Analytical function of a matrix - equivalence of the definitions

Question

It may seem obvious but actually I have not found any FORMAL proof that the definition of the analytical function via power series and via Jordan form are equivalent. Can anybody help me and explain this one?

Answer 1

To fix a context, let us say $f: \mathbb{D} \to \mathbb{C}$ is analytic on the unit disk, with power series $f(z) = \sum_{k=0}^\infty c_kz^k$. For a matrix $A \in \mathbb{C}^{n\times n}$, let $f(A) = \sum_{k=0}^\infty c_kA^k$, which converges if $||A|| <1$ for some matrix norm $||\cdot||$.

Claim: If $B$ is an invertible matrix such that $||BAB^{-1}|| < 1$, then $$f(BAB^{-1}) = Bf(A)B^{-1}.$$

Proof: $(BAB^{-1})^k = BA^kB^{-1}$ for all $k \geq 0$, so $$\sum_{k=0}^N c_k(BAB^{-1})^k = B\left(\sum_{k=0}^N c_kA^k\right)B^{-1}.$$ Then take the limit as $N \to \infty$, observing that conjugation by $B$ is continuous.

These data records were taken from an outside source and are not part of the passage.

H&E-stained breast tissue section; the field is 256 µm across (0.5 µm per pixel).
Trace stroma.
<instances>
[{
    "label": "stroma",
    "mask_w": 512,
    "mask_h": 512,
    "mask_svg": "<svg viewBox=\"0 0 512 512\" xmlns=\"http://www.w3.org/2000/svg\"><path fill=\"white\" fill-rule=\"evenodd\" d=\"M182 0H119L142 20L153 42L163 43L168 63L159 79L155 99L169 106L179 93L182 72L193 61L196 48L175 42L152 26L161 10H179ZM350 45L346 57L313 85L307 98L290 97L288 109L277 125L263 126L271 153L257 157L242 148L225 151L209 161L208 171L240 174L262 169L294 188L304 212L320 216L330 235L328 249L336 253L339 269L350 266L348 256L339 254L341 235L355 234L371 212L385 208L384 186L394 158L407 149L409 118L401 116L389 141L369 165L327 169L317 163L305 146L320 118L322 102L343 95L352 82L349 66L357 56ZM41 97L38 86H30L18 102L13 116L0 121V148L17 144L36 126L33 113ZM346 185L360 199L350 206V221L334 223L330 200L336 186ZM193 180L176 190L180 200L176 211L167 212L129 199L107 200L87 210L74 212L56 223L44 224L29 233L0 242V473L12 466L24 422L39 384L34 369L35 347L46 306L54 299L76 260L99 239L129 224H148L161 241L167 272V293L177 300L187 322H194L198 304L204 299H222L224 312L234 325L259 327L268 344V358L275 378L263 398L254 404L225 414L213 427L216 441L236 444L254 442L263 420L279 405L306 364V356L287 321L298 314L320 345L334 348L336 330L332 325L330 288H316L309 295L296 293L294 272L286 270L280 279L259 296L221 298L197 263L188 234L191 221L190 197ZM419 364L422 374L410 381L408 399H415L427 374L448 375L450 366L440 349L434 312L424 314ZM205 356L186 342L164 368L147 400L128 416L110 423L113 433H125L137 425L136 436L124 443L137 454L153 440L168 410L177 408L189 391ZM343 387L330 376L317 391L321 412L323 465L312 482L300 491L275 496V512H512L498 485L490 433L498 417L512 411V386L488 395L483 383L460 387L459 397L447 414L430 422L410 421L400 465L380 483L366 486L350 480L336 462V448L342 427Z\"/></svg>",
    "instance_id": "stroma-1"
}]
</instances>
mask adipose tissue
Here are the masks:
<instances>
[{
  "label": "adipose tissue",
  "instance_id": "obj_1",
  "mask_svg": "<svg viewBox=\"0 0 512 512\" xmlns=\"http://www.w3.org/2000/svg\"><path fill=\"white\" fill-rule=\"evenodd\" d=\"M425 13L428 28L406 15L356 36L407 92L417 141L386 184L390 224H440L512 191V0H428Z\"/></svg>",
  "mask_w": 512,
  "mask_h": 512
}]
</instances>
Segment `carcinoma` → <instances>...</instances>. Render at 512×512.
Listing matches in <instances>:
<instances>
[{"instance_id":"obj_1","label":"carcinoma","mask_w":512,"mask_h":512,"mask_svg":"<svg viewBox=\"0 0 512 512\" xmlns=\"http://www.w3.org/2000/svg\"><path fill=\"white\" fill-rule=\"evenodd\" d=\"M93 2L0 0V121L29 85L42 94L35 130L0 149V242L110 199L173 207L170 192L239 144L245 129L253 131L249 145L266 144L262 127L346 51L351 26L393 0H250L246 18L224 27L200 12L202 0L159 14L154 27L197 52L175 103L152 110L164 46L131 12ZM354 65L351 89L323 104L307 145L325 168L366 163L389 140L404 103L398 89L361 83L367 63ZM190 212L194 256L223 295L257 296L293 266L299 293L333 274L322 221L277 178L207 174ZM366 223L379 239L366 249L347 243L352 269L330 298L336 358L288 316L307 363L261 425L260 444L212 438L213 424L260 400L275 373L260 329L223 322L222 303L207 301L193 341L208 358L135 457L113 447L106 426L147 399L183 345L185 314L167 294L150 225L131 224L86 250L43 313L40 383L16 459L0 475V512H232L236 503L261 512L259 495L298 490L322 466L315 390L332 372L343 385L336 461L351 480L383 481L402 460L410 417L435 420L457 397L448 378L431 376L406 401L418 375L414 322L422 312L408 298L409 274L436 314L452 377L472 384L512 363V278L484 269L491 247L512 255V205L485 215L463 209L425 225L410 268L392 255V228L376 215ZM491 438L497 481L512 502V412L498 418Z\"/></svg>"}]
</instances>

Therefore, it suffices to compute $f$ of a matrix in Jordan form. It further suffices to compute $f$ of a Jordan block, since for a block diagonal matrix $$ \begin{bmatrix} A & 0 \\ 0 & A'\end{bmatrix}^k = \begin{bmatrix}A^k & 0 \\ 0 & A'^k\end{bmatrix}.$$ If $J_{n+1}(\lambda)$ is the Jordan block of dimension $n+1$ with eigenvalue $\lambda$, it can be proven that $$ J_{n+1}(\lambda)^k = \begin{bmatrix} \lambda^k & \binom{k}{1}\lambda^{k-1} & \binom{k}{2}\lambda^{k-2} &\cdots & \binom{k}{n}\lambda^{k-n} \\ 0 & \lambda^k & \binom{k}{1}\lambda^{k-1} & \cdots & \binom{k}{n-1}\lambda^{k-n+1} \\ 0 & 0 & \lambda^k & \cdots & \binom{k}{n-2}\lambda^{k-n+2} \\ \vdots & \vdots & \vdots & \ddots & \vdots \\ 0 & 0 & 0 & \cdots & \lambda^k \end{bmatrix}$$ by induction and the binomial formula. Hence, the matrix series $f(J_{n+1}(\lambda))$ has entries $$ \sum_{k=0}^\infty c_k \binom{k}{d} \lambda^{k-d} = \sum_{k=d}^\infty c_k \frac{k!}{d!(k-d)!} \lambda^{k-d} = \frac{1}{d!} \sum_{k=d}^\infty c_k (k\cdot (k-1) \cdots (k-d+1))\lambda^{k-d} $$ which is $1/d!$ times the term-by-term $k$th derivative of $f$ at $\lambda$. Taking the derivative term-by-term is justified since $f$ is analytic on the disk.

This shows that $$ f(J_{n+1}(\lambda)) = \begin{bmatrix} f(\lambda) & f'(\lambda) & \frac{1}{2!}f''(\lambda) & \cdots & \frac{1}{n!}f^{(n)}(\lambda) \\ 0 & f(\lambda) & f'(\lambda) & \cdots & \frac{1}{(n-1)!}f^{(n-1)}(\lambda) \\ 0 & 0 & f(\lambda) & \cdots & \frac{1}{(n-2)!}f^{(n-2)}(\lambda) \\ 0 & 0 & 0 & \cdots & \frac{1}{(n-3)!}f^{(n-3)}(\lambda) \\ \vdots & \vdots & \vdots & \ddots & \vdots \\ 0 & 0 & 0 & \cdots & f(\lambda) \end{bmatrix},$$ as desired.